La delincuencia, común o sistemática (la del crimen organizado) hacen ver mal a cualquier gobierno, no sólo por el impacto psicológico que tiene la delincuencia en las personas (la incertidumbre sobre la integridad física y patrimonial es el mayor terror del individuo liberal), sino porque, pese a los cambio en la vocación que ha tenido el Estado moderno a lo largo de su historia (a veces de bienestar, a veces de malestar, a veces redistribuye, a veces concentra bienes públicos), la única obligación que nunca ha estado a discusión, es la de proporcionar seguridad. Por eso, cuando se despoja al Estado y al soberano de todos los atributos, el de garantizar la vida de los ciudadanos (o súbditos, en los autocráticos) es el único del que no puede desentenderse, si quiere seguir existiendo como entidad política.

Por lo antes expuesto, aunque es más traumática la delincuencia tradicional (la de los homicidas, defraudadores, secuestradores, etcétera), es más humillante, para el Estado, la que toma el rostro de justicia privada. Los vigilantes en todas sus facetas, desde las autodefensas hasta Batman, son peligrosísimos para la pretensión de legitimidad de la autoridad política, porque básicamente insinúan que un particular (o varios) pueden suplirla, sin que pase mayor cosa, y además de manera más eficiente, sin tanta burocracia, tribunales, debido proceso ni todo eso que “retarda” la procuración y administración de justicia.

Así, cuando un grupo criminal no se dedica sólo a ser depredador de personas y bienes, sino que establece un orden paralelo, que recauda impuestos (derecho de piso), proporciona seguridad (protege a quien le paga) y administra justicia (ejecuta a quien no se alinea), estamos hablando de algo mucho más grave que de incidencia delictiva a secas. Es, en los hechos, un bosquejo de Estado dentro de otro Estado.

Las mantas que un grupo de narcotraficantes colgaron en varias plazas del país prohibiendo la venta de fentanilo, y haciendo las veces de una declaración de principios y desplegado de comunicación social, son dignas de un estudio sociológico profundo. Hablan de que fieles a “sus principios”, y por la epidemia que está poniendo en peligro vidas en Estados Unidos y México, ellos se unen a los esfuerzos del gobierno para acabar con la venta y comercialización de la droga letal. Sin broma, podría ser el desplegado de cualquier fiscalía o corporación de seguridad. Trascendió que ya desaparecieron algunas personas que seguían produciendo fentanilo, y no se presentó ninguna denuncia de secuestro.

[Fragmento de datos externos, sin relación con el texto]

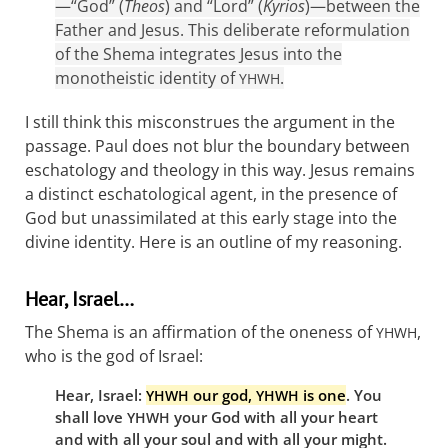
—“God” (
Theos
) and “Lord” (
Kyrios
)—between the
Father and Jesus. This deliberate reformulation
of the Shema integrates Jesus into the
monotheistic identity of
.
YHWH
I still think this misconstrues the argument in the
passage. Paul does not blur the boundary between
eschatology and theology in this way. Jesus remains
a distinct eschatological agent, in the presence of
God but unassimilated at this early stage into the
divine identity. Here is an outline of my reasoning.
Hear, Israel…
The Shema is an affirmation of the oneness of
,
YHWH
who is the god of Israel:
Hear, Israel:
our god,
is one
. You
YHWH
YHWH
shall love
your God with all your heart
YHWH
and with all your soul and with all your might.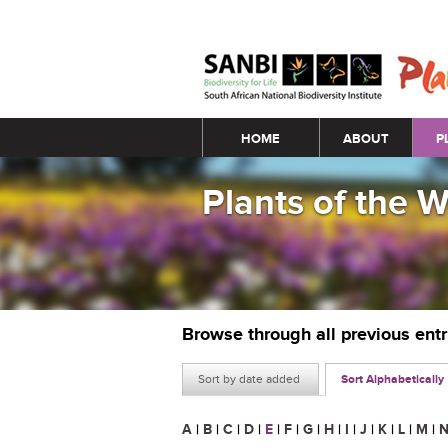
Main menu
HOME
ABOUT
P
Plants of the 
Browse through all previous ent
Sort by date added
Sort Alphabetically
A
|
B
|
C
|
D
|
E
|
F
|
G
|
H
|
I
|
J
|
K
|
L
|
M
|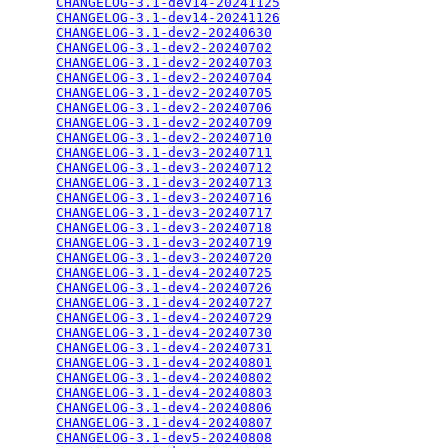
CHANGELOG-3.1-dev14-20241125
                     
CHANGELOG-3.1-dev14-20241126
                     
CHANGELOG-3.1-dev2-20240630
                      
CHANGELOG-3.1-dev2-20240702
                      
CHANGELOG-3.1-dev2-20240703
                      
CHANGELOG-3.1-dev2-20240704
                      
CHANGELOG-3.1-dev2-20240705
                      
CHANGELOG-3.1-dev2-20240706
                      
CHANGELOG-3.1-dev2-20240709
                      
CHANGELOG-3.1-dev2-20240710
                      
CHANGELOG-3.1-dev3-20240711
                      
CHANGELOG-3.1-dev3-20240712
                      
CHANGELOG-3.1-dev3-20240713
                      
CHANGELOG-3.1-dev3-20240716
                      
CHANGELOG-3.1-dev3-20240717
                      
CHANGELOG-3.1-dev3-20240718
                      
CHANGELOG-3.1-dev3-20240719
                      
CHANGELOG-3.1-dev3-20240720
                      
CHANGELOG-3.1-dev4-20240725
                      
CHANGELOG-3.1-dev4-20240726
                      
CHANGELOG-3.1-dev4-20240727
                      
CHANGELOG-3.1-dev4-20240729
                      
CHANGELOG-3.1-dev4-20240730
                      
CHANGELOG-3.1-dev4-20240731
                      
CHANGELOG-3.1-dev4-20240801
                      
CHANGELOG-3.1-dev4-20240802
                      
CHANGELOG-3.1-dev4-20240803
                      
CHANGELOG-3.1-dev4-20240806
                      
CHANGELOG-3.1-dev4-20240807
                      
CHANGELOG-3.1-dev5-20240808
                      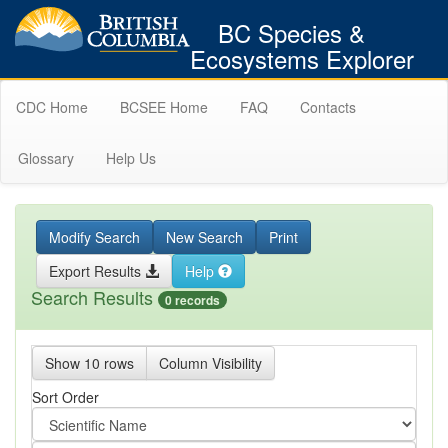
BC Species &
Ecosystems Explorer
CDC Home
BCSEE Home
FAQ
Contacts
Glossary
Help Us
Modify Search
New Search
Print
Export Results
Help
Search Results
0 records
Show 10 rows
Column Visibility
Sort Order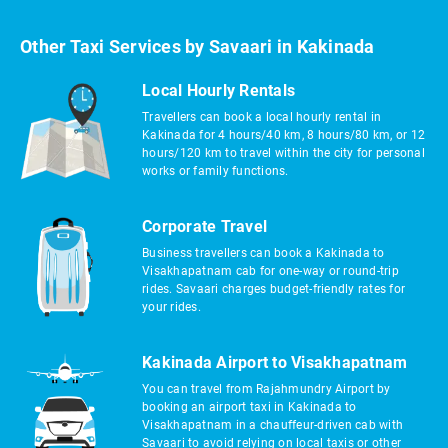
Other Taxi Services by Savaari in Kakinada
Local Hourly Rentals
Travellers can book a local hourly rental in
Kakinada for 4 hours/40 km, 8 hours/80 km, or 12
hours/120 km to travel within the city for personal
works or family functions.
Corporate Travel
Business travellers can book a Kakinada to
Visakhapatnam cab for one-way or round-trip
rides. Savaari charges budget-friendly rates for
your rides.
Kakinada Airport to Visakhapatnam
You can travel from Rajahmundry Airport by
booking an airport taxi in Kakinada to
Visakhapatnam in a chauffeur-driven cab with
Savaari to avoid relying on local taxis or other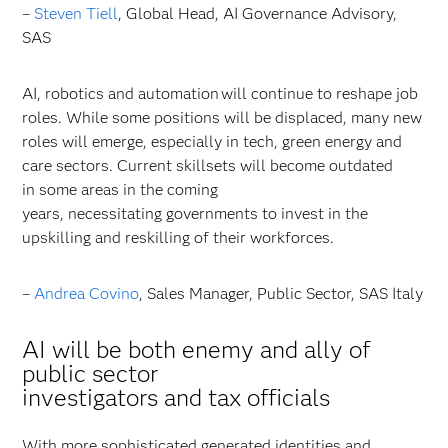
–
Steven Tiell
, Global Head, AI Governance Advisory,
SAS
AI, robotics and automation will continue to reshape job
roles. While some positions will be displaced, many new
roles will emerge, especially in tech, green energy and
care sectors. Current skillsets will become outdated
in some areas in the coming
years, necessitating governments to invest in the
upskilling and reskilling of their workforces.
–
Andrea Covino
, Sales Manager, Public Sector, SAS Italy
AI will be both enemy and ally of
public sector
investigators and tax officials
With more sophisticated generated identities and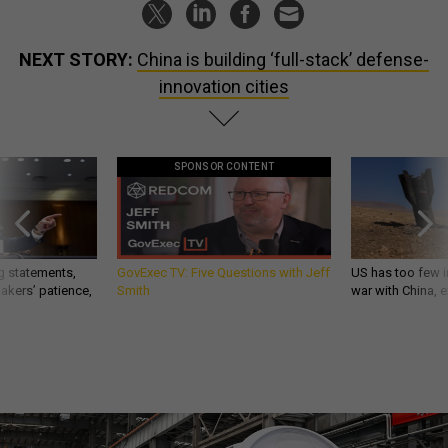
NEXT STORY:
China is building ‘full-stack’ defense-
innovation cities
SPONSOR CONTENT
g statements,
GovExec TV: Five Questions with Jeff
US has too few i
akers’ patience,
Smith
war with China, 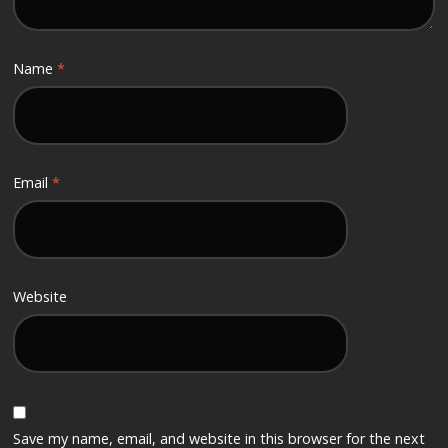
Name
*
Email
*
Website
Save my name, email, and website in this browser for the next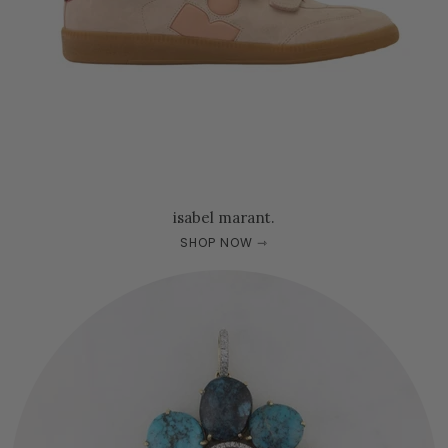
isabel marant.
SHOP NOW ⇾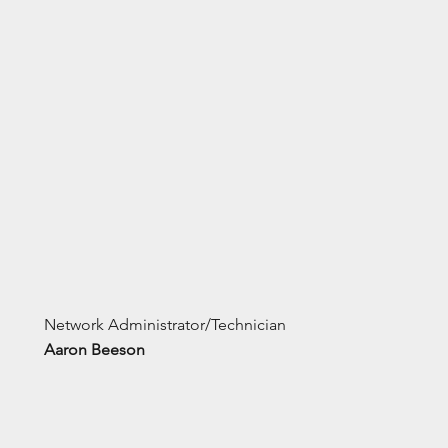
Network Administrator/Technician
Aaron Beeson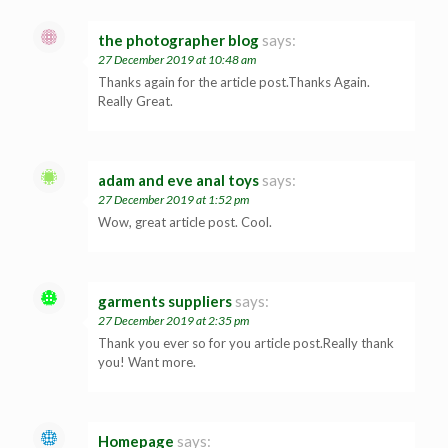
the photographer blog
says:
27 December 2019 at 10:48 am
Thanks again for the article post.Thanks Again.
Really Great.
adam and eve anal toys
says:
27 December 2019 at 1:52 pm
Wow, great article post. Cool.
garments suppliers
says:
27 December 2019 at 2:35 pm
Thank you ever so for you article post.Really thank
you! Want more.
Homepage
says: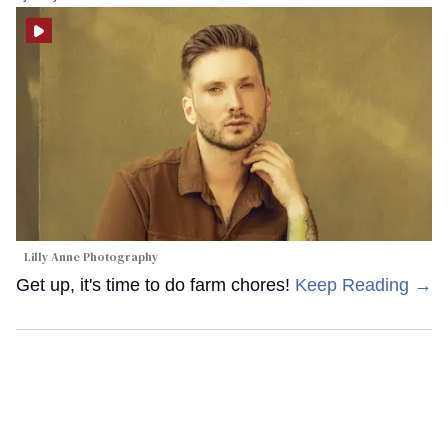
Lilly Anne Photography
Get up, it's time to do farm chores!
Keep Reading →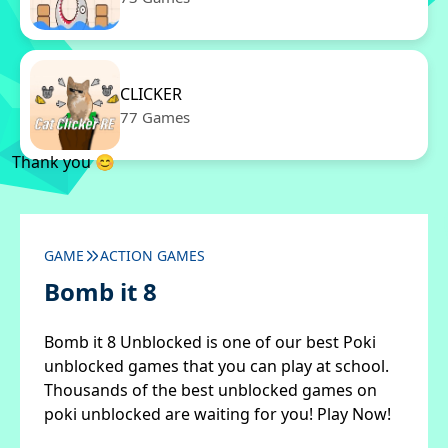
CLICKER
77 Games
Thank you 😊
GAME
ACTION GAMES
Bomb it 8
Bomb it 8 Unblocked is one of our best Poki
unblocked games that you can play at school.
Thousands of the best unblocked games on
poki unblocked are waiting for you! Play Now!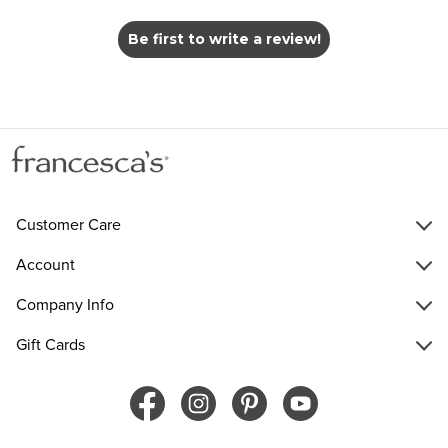
Be first to write a review!
Customer Care
Account
Company Info
Gift Cards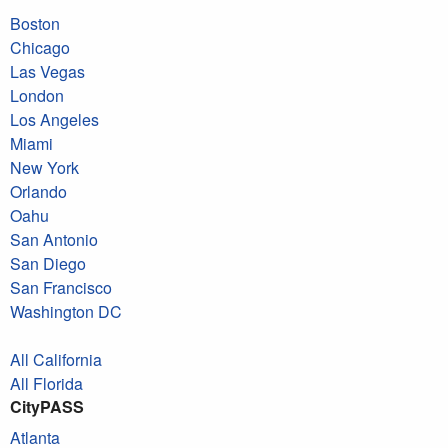
Boston
Chicago
Las Vegas
London
Los Angeles
Miami
New York
Orlando
Oahu
San Antonio
San Diego
San Francisco
Washington DC
All California
All Florida
CityPASS
Atlanta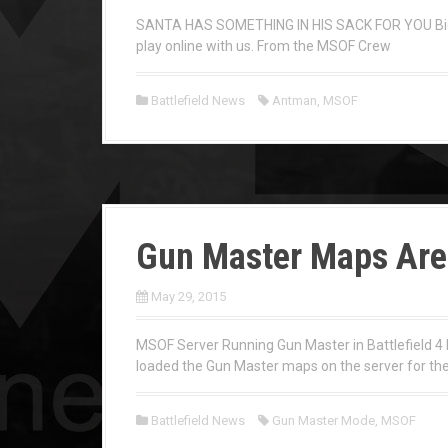
SANTA HAS SOMETHING IN HIS SACK FOR YOU Big H
play online with us. From the MSOF Crew
Battlefield News
Antman
,
MSOF
Gun Master Maps Are 
May 29, 2015
MSOF Server Running Gun Master in Battlefield 4 
loaded the Gun Master maps on the server for the
Battlefield News
Gun Master Mode
,
MSOF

La prohibición de los cárteles del fentanilo obedece a su propia supervivencia, en todos los debates ya es común que los republicanos pidan atacarlos como agentes terroristas. Ahora la producción, venta y distribución de fentanilo será usado como ya lo ha sido para acusar a los cárteles rivales de producirlo. Si bien es cierto la cultura dentro de las organizaciones criminales es variada y los últimos años se mezclan motivaciones económicas con otras, comunitarias o hasta religiosas y la pulverización del mercado ha hecho que algunos sicarios se hayan convertido en empresarios de la droga mezclando incentivos y ejerciendo violencia gratuita, no debe perderse de vista que, al final, el narcotráfico es un negocio, no un movimiento político. Eso sirve para ordenar el análisis y discriminar mucha de la basura discursiva y mediática.

Así, los cárteles consolidados tienen al menos dos razones para combatir el fentanilo, y las dos son empresariales: al volverse potenciales terroristas para EU, se vuelven otro tipo de blanco, uno que no es capturable sino asesinable y sin proceso alguno, ya no la DEA sino el ejército norteamericano comienza a buscarlos vía satélite y a distancia de misil. Es otra cosa, otro juego completamente. Y eso representa un aumento en los costos de todo; por otra parte, el fentanilo, como lo fue el crack en su momento, mata demasiado rápido a los consumidores, fagocitando su propio mercado. No es sostenible a largo plazo, por lo que los cárteles más establecidos ven esta droga como un peligro para la propia sustentabilidad del negocio. No todos los asuntos complejos se dilucidan identificando incentivos de las partes involucradas, pero alguno sí. Este es uno.